Я не уходил от почитателей «Благодарных мертвецов», потому что мне было страшно. Путешествие заставило меня осознать все преимущества компании. Я не походил на остальных, так как мы сбежали из дома по разным причинам. В обычной жизни я никогда не стал бы иметь с ними дела, но пока мне приходилось с ними общаться, так как идти было некуда. Хотя они и не отличались жестокостью, я постоянно чувствовал себя неловко с ними рядом. Выпив, они иногда дрались, но в целом исповедовали принцип ненасилия. Все читали «Сиддхартху». Книжка в затрепанной мягкой обложке переходила из рук в руки. Я тоже прочитал ее.
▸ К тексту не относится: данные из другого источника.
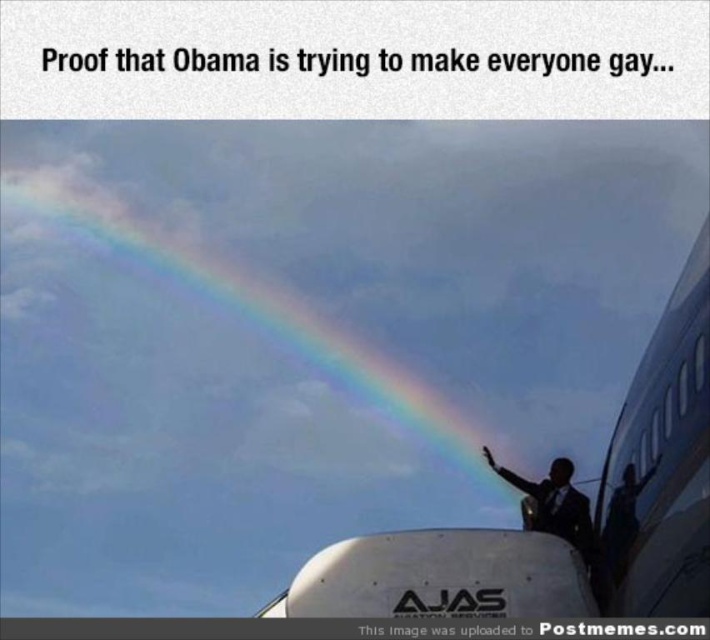
Can you confirm if rainbow at center is wider than white glossy airplane at lower right?

Indeed, rainbow at center has a greater width compared to white glossy airplane at lower right.

Who is positioned more to the right, rainbow at center or white glossy airplane at lower right?

Positioned to the right is white glossy airplane at lower right.

Which is in front, point (212, 305) or point (677, 577)?

Point (677, 577) is more forward.

You are a GUI agent. You are given a task and a screenshot of the screen. Output one action in this format:
    pyautogui.click(x=<x>, y=<y>)
    Task: Click on the rainbow at center
    The height and width of the screenshot is (640, 710).
    Given the screenshot: What is the action you would take?
    pyautogui.click(x=229, y=339)

Looking at this image, is rainbow at center shorter than dark suit at center?

No, rainbow at center is not shorter than dark suit at center.

From the picture: Can you confirm if rainbow at center is wider than dark suit at center?

Indeed, rainbow at center has a greater width compared to dark suit at center.

Between point (488, 328) and point (591, 557), which one is positioned in front?

Point (591, 557) is in front.

You are a GUI agent. You are given a task and a screenshot of the screen. Output one action in this format:
    pyautogui.click(x=<x>, y=<y>)
    Task: Click on the rainbow at center
    
    Given the screenshot: What is the action you would take?
    pyautogui.click(x=229, y=339)

In order to click on white glossy airplane at lower right in this screenshot , I will do `click(557, 531)`.

Is white glossy airplane at lower right smaller than dark suit at center?

Incorrect, white glossy airplane at lower right is not smaller in size than dark suit at center.

Is point (574, 552) in front of point (567, 497)?

That is True.

At what (x,y) coordinates should I click in order to perform the action: click on white glossy airplane at lower right. Please return your answer as a coordinate pair (x, y). This screenshot has width=710, height=640. Looking at the image, I should click on (557, 531).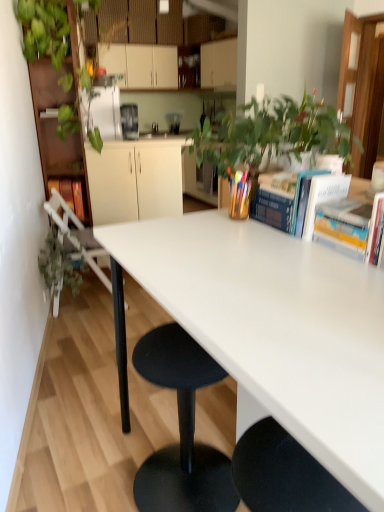
Question: Looking at the image, does metallic silver toaster at center, the first appliance positioned from the top, seem bigger or smaller compared to white glossy table at center?

Choices:
 (A) big
 (B) small

Answer: (B)

Question: From a real-world perspective, is metallic silver toaster at center, which appears as the second appliance when viewed from the front, physically located above or below white glossy table at center?

Choices:
 (A) below
 (B) above

Answer: (B)

Question: Estimate the real-world distances between objects in this image. Which object is closer to the matte white cabinets at upper center, the 1th cabinetry when ordered from back to front?

Choices:
 (A) green leafy plant at left
 (B) metallic silver toaster at center, the second appliance positioned from the left
 (C) green matte plant at center
 (D) white plastic chair at left
 (E) hardcover book at upper right, acting as the 2th book starting from the back

Answer: (B)

Question: Estimate the real-world distances between objects in this image. Which object is farther from the hardcover book at upper right, acting as the 2th book starting from the back?

Choices:
 (A) green leafy plant at upper left
 (B) hardcover book at upper right, the 4th book in the back-to-front sequence
 (C) matte white cabinets at upper center, the 2th cabinetry from the front
 (D) white glossy table at center
 (E) blue hardcover book at upper right, the 3th book from the right

Answer: (C)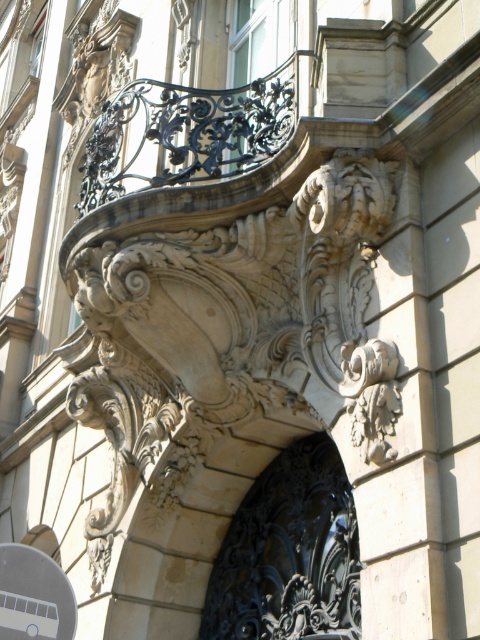
You are a photographer planning to capture a photo of the white plastic bus at lower left and the white stone carving at center. Based on their sizes, which object should you focus on first if you want to ensure both are in frame without moving the camera?

The white plastic bus at lower left is not as tall as the white stone carving at center, so you should focus on the white stone carving at center first to ensure it fits within the frame, as it is larger.

You are an architect designing a restoration project for this historical building. You need to ensure that the black wrought iron door at center and the white stone carving at center are proportionate. Based on their current heights, which object should you adjust to achieve better proportionality?

The black wrought iron door at center has a lesser height compared to the white stone carving at center, so you should increase the height of the black wrought iron door at center to match the white stone carving at center for better proportionality.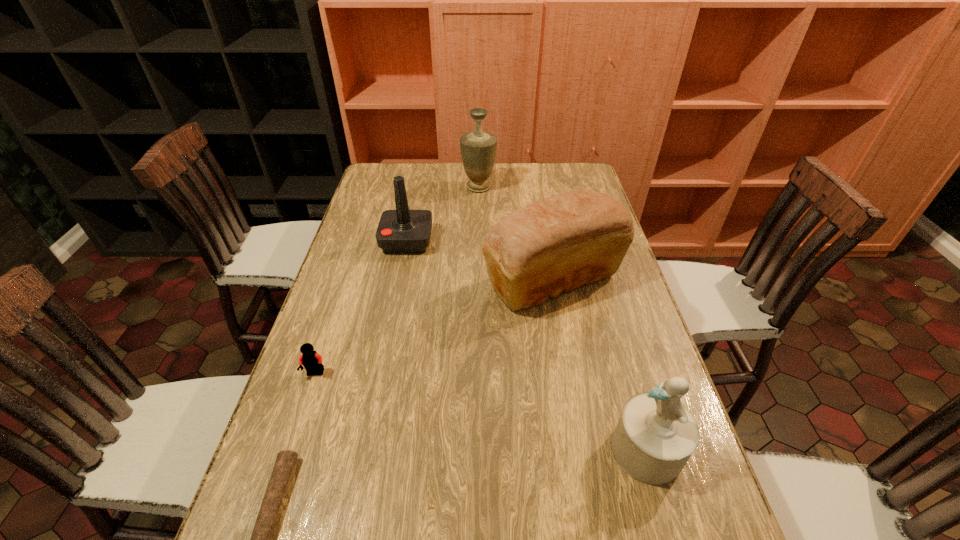
Where is `free space located at the beak of the figurine`? This screenshot has width=960, height=540. free space located at the beak of the figurine is located at coordinates (466, 450).

The width and height of the screenshot is (960, 540). Identify the location of free region located on the back of the fourth object from right to left. (413, 211).

Locate an element on the screen. The image size is (960, 540). blank space located 0.330m on the front-facing side of the fifth tallest object is located at coordinates (261, 537).

Identify the location of object at the far edge. (478, 148).

Where is `joystick present at the left edge`? This screenshot has height=540, width=960. joystick present at the left edge is located at coordinates (402, 231).

Find the location of `Lego positioned at the left edge`. Lego positioned at the left edge is located at coordinates (310, 359).

In order to click on bread located at the right edge in this screenshot , I will do `click(560, 243)`.

Locate an element on the screen. This screenshot has width=960, height=540. figurine that is positioned at the right edge is located at coordinates (656, 435).

You are a GUI agent. You are given a task and a screenshot of the screen. Output one action in this format:
    pyautogui.click(x=<x>, y=<y>)
    Task: Click on the vacant space at the far edge of the desktop
    This screenshot has height=540, width=960.
    Given the screenshot: What is the action you would take?
    pyautogui.click(x=461, y=165)

I want to click on vacant space at the left edge of the desktop, so click(337, 404).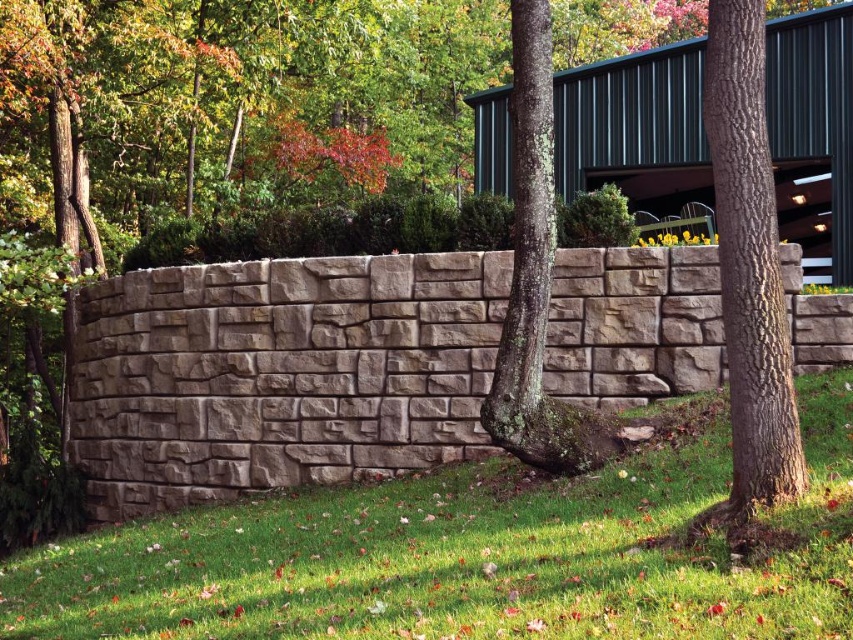
Is point (328, 474) positioned behind point (734, 472)?

Yes.

Who is higher up, gray stone wall at center or brown rough bark tree at center-right?

Positioned higher is brown rough bark tree at center-right.

Is point (267, 426) farther from camera compared to point (790, 378)?

Yes, point (267, 426) is farther from viewer.

At what (x,y) coordinates should I click in order to perform the action: click on gray stone wall at center. Please return your answer as a coordinate pair (x, y). This screenshot has width=853, height=640. Looking at the image, I should click on (281, 372).

Is green grass at center closer to camera compared to lichen-covered bark tree at center?

Yes.

Is green grass at center further to the viewer compared to lichen-covered bark tree at center?

No, green grass at center is closer to the viewer.

Between point (509, 632) and point (520, 326), which one is positioned in front?

Point (509, 632)

You are a GUI agent. You are given a task and a screenshot of the screen. Output one action in this format:
    pyautogui.click(x=<x>, y=<y>)
    Task: Click on the green grass at center
    This screenshot has height=640, width=853.
    Given the screenshot: What is the action you would take?
    pyautogui.click(x=467, y=556)

Measure the distance between point (531, 628) and camera.

The distance of point (531, 628) from camera is 13.58 feet.

Who is positioned more to the left, green grass at center or brown rough bark tree at center-right?

green grass at center

Image resolution: width=853 pixels, height=640 pixels. Find the location of `green grass at center`. green grass at center is located at coordinates (467, 556).

The height and width of the screenshot is (640, 853). I want to click on green grass at center, so click(x=467, y=556).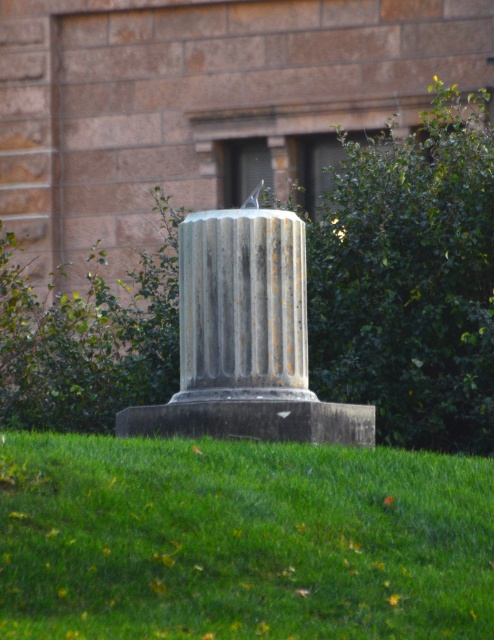
You are a gardener planning to water the green grass at center and the green leafy bush at center. The watering can you have can cover an area within 10 feet. Do you need to move the watering can to water both areas?

The green grass at center and green leafy bush at center are 21.62 feet apart, which is more than double the 10 feet coverage of the watering can. Therefore, you will need to move the watering can to water both areas.

In the scene shown: You are standing at the monument and want to place a small flag exactly at the point marked by the coordinates point (x=244, y=540). Based on the scene description, what will the flag be placed on?

The point (x=244, y=540) corresponds to green grass at center, so the flag will be placed on the green grass at center.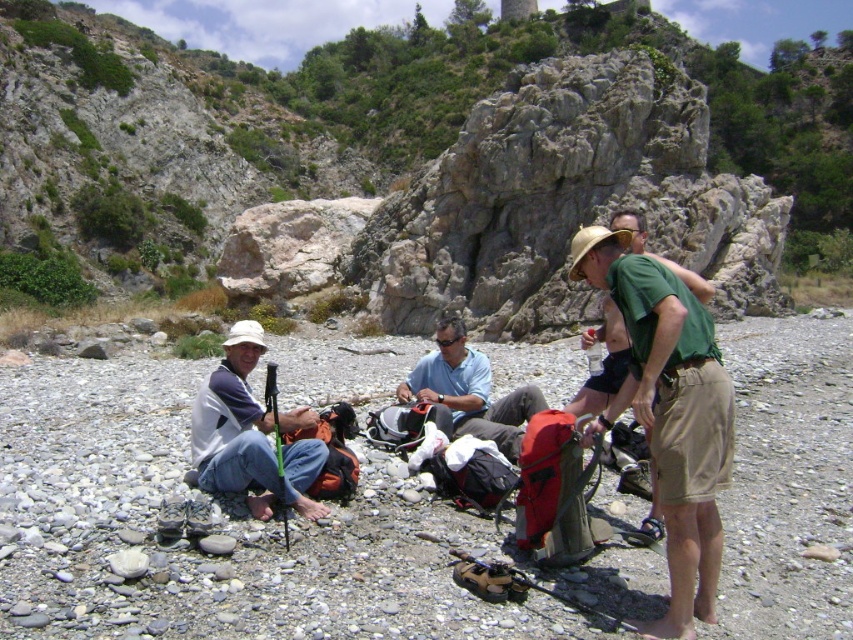
Between white matte hat at lower left and light blue fabric shirt at center, which one has less height?

With less height is light blue fabric shirt at center.

Does white matte hat at lower left have a greater height compared to light blue fabric shirt at center?

Correct, white matte hat at lower left is much taller as light blue fabric shirt at center.

Does point (231, 404) come closer to viewer compared to point (451, 369)?

That is True.

Locate an element on the screen. This screenshot has width=853, height=640. white matte hat at lower left is located at coordinates (235, 426).

Is khaki shorts at center smaller than white matte hat at lower left?

Correct, khaki shorts at center occupies less space than white matte hat at lower left.

Is point (645, 419) positioned before point (265, 465)?

Yes, point (645, 419) is closer to viewer.

Identify the location of khaki shorts at center. (669, 412).

Is point (614, 416) in front of point (416, 396)?

Yes, it is.

Which of these two, khaki shorts at center or light blue fabric shirt at center, stands shorter?

With less height is khaki shorts at center.

You are a GUI agent. You are given a task and a screenshot of the screen. Output one action in this format:
    pyautogui.click(x=<x>, y=<y>)
    Task: Click on the khaki shorts at center
    This screenshot has height=640, width=853.
    Given the screenshot: What is the action you would take?
    pyautogui.click(x=669, y=412)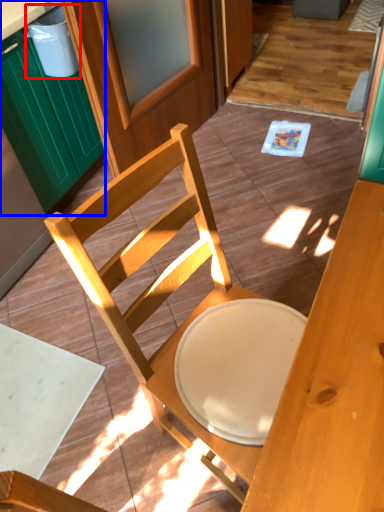
Question: Which object appears closest to the camera in this image, trash bin/can (highlighted by a red box) or cabinetry (highlighted by a blue box)?

Choices:
 (A) trash bin/can
 (B) cabinetry

Answer: (B)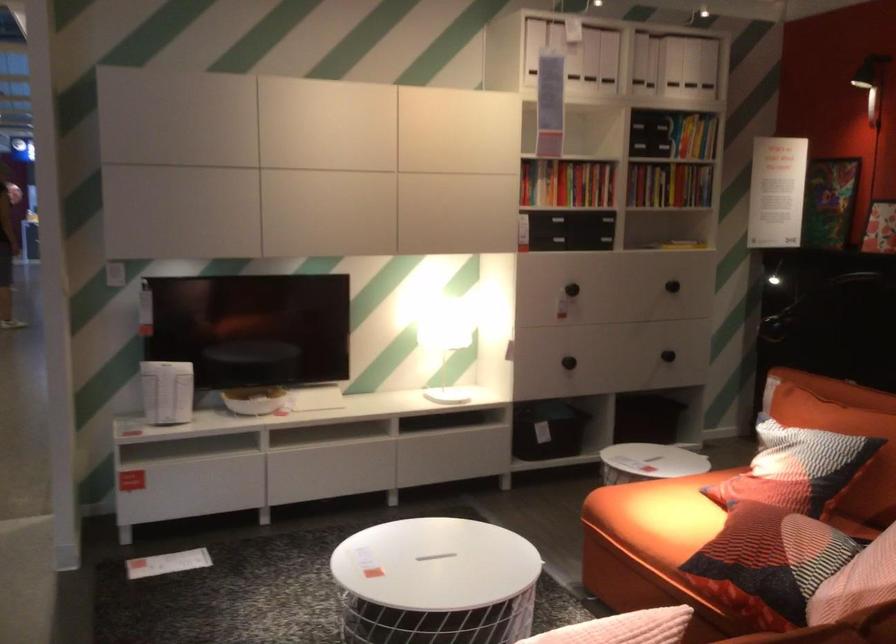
Это одно из самых ярких воспоминаний о том времени: я сижу на камне, читаю Германа Гессе и понимаю, кто такой Будда.
— Я слышал, что Будда достиг просветления, когда перестал пользоваться кислотой, — говорит один из пацанов.
— У них тогда не было кислоты, старик.
— Зато были грибы.
— Я думаю, Будда — это Джерри.
— Ага!
— Когда я услышал, как он в течение сорока пяти минут исполняет «Поездку в Санта-Фе», так сразу и понял, что он — Будда.
Я не принимал участия в подобных разговорах. Видите, как Калл сидит под кустом, когда все «мертвецы» уже ложатся спать?
Когда я сбегал, то не думал о том, как буду жить. Я уходил, не зная куда направлюсь. Но теперь у меня кончались деньги и я был грязен. Поэтому рано или поздно мне предстояло позвонить родителям. Однако я знал, что впервые в жизни они ничем не смогут мне помочь. Как не мог помочь никто другой.
Каждый день я ходил со всеми в «Али-Бабу» и покупал там вегетарианские гамбургеры по семьдесят пять центов за штуку. Я отказался заниматься торговлей наркотиками и попрошайничать, поэтому большую часть времени проводил в роще в состоянии все более нарастающего отчаяния. Несколько раз я спускался к берегу и сидел у моря, но потом и это перестал делать. Природа не приносила облегчения. Внешний мир закончился. Повсюду был только я.
Родители же мои переживали нечто совершенно обратное этому: куда бы они ни шли, что бы ни делали, они повсюду натыкались на мое отсутствие. Через три недели после моего исчезновения друзья и родственники перестали толпами посещать Мидлсекс. И дом затих. Перестал звонить телефон. Мильтон позвонил Пункту Одиннадцать, который жил теперь на Верхнем полуострове, и сказал: «У твоей матери тяжелый период. Мы до сих пор не знаем, где твоя сестра. Думаю, матери станет лучше, если ты приедешь. Почему бы тебе не появиться здесь на выходные?» Мильтон ни словом не обмолвился о моей записке. В течение всего моего пребывания в клинике он сообщал Пункту Одиннадцать лишь самые общие сведения. Брат, расслышав тревогу в голосе Мильтона, тут же согласился приезжать на выходные и останавливаться в своей старой комнате. Постепенно он выяснил все, что со мной произошло, и отреагировал гораздо спокойнее моих родителей. Это позволило им, по крайней мере Тесси, начать свыкаться с новой реальностью. Именно во время этих выходных Мильтон, мечтавший о восстановлении отношений с сыном, попробовал снова убедить его заняться семейным бизнесом.